The midfield enforcer turned in 30 league appearances in the 2010-11 season and was recognised as a vital cog in the centre of the pitch for Hearts in the early part of the last campaign. While his role in front of the back four as a 'destroyer' of opposition attacks may seem unspectacular, Mrowiec jokes that without him there as 'the glue', the midfield falls apart. Despite being said in jest, it's a reflection of the quiet effectiveness he carries in that position. "I like to play there," he said. "Nobody talks about you but you have to work for five people, so it's very hard work."

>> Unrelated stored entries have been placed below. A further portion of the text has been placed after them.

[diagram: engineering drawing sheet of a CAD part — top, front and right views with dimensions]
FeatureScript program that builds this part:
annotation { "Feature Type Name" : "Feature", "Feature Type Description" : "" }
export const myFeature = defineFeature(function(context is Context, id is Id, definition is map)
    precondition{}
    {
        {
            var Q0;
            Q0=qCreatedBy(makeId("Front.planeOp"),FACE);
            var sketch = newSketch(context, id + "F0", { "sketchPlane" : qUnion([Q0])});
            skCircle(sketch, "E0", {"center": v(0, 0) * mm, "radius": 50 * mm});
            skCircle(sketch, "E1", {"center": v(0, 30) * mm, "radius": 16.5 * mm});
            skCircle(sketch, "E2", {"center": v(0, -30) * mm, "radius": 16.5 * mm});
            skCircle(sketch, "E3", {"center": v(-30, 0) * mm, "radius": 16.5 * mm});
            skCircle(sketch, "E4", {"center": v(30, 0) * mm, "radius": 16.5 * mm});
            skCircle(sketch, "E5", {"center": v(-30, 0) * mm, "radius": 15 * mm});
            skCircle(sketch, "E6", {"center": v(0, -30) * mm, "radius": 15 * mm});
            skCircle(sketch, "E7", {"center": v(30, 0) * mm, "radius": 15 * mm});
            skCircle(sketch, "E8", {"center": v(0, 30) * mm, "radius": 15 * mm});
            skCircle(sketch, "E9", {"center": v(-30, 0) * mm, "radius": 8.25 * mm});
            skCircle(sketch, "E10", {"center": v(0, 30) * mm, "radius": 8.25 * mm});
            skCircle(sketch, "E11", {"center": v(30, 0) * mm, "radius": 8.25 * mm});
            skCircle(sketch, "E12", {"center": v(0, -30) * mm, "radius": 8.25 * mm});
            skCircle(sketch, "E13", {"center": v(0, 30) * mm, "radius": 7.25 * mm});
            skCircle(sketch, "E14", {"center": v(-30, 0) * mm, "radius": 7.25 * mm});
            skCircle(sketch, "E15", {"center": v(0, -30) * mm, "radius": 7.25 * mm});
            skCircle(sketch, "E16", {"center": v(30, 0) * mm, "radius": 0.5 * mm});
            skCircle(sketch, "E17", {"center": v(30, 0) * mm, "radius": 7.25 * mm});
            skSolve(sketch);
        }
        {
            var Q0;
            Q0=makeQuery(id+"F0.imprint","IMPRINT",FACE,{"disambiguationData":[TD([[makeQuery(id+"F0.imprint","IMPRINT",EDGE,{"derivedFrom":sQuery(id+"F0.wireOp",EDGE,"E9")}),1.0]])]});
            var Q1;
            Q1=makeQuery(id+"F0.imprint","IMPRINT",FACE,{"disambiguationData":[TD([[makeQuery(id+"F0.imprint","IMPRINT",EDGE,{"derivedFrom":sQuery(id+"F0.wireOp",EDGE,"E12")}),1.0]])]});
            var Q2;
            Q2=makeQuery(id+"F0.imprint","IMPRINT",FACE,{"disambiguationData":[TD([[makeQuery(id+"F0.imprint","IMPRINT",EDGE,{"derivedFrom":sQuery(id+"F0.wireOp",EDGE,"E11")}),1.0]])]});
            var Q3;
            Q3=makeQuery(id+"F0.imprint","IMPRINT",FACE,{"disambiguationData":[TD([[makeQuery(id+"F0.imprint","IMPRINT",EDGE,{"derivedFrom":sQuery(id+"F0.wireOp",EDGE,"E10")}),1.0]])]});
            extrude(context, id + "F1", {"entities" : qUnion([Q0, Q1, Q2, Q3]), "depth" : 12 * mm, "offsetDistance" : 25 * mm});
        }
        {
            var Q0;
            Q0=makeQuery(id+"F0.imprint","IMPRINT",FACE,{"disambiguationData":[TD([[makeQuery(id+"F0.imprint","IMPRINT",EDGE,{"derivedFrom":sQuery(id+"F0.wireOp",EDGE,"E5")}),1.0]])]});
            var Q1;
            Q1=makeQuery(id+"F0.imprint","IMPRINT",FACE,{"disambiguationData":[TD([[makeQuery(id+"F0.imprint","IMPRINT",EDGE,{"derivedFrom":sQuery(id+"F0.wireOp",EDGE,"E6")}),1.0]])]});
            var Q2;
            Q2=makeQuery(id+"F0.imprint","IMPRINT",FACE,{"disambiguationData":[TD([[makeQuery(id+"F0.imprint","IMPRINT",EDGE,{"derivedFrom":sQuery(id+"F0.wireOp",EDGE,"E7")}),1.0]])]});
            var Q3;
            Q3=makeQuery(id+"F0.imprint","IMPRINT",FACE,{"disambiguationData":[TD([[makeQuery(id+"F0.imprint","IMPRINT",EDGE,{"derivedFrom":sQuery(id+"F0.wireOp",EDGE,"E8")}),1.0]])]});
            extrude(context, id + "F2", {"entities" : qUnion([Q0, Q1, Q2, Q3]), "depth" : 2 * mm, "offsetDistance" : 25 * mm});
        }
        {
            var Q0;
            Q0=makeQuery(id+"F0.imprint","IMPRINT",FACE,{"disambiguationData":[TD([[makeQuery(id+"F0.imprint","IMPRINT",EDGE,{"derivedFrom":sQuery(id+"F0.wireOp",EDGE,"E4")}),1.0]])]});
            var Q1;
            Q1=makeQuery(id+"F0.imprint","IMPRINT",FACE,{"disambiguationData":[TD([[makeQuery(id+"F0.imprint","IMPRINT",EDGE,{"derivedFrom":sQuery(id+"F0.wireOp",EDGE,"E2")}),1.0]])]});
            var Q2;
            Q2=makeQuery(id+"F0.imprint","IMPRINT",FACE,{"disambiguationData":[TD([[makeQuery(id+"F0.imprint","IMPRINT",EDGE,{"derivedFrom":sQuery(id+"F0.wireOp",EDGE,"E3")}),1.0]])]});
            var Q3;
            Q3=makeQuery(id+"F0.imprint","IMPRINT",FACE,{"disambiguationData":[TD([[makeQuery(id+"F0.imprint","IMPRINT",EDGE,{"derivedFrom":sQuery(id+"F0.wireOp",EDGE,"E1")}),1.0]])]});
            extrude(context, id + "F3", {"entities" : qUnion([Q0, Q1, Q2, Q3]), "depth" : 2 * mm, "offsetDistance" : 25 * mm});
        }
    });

Mrowiec has established a reputation for such industry, and it was a grafting performance at Ibrox that drew the attention of Hearts. He stresses that the game, played three years ago when the rangy 6ft 1ins man wore the shirt of Kaunas and contributed greatly to a two-leg victory over Rangers in a Champions League upset, ignited his ambition to play in Scotland.

"I think this, because this was my visit in Scotland," he said. "For me, it's something new, coming to a stadium of 40,000. It's impressive. After I go to Tynecastle I see all these fans - 20,000 - and it's fantastic."

After winning an admirer in then-Hearts boss Csaba Laszlo, Mrowiec played ten games for Hearts after arriving in Edinburgh on loan during the 2008-09 season - an arrangement eased by Vladimir Romanov's controlling interest in both his parent club Kaunas and Hearts. The player remained on Hearts' radar thereafter and went on trial for Hearts at Jefferies' favourite Tuscan pre-season retreat, impressing sufficiently to win a three-year deal.

"Csaba Laszlo was here as coach and Kaunas played in the Champions League qualification against Rangers and Csaba came to watch me and he said 'okay, you can come'.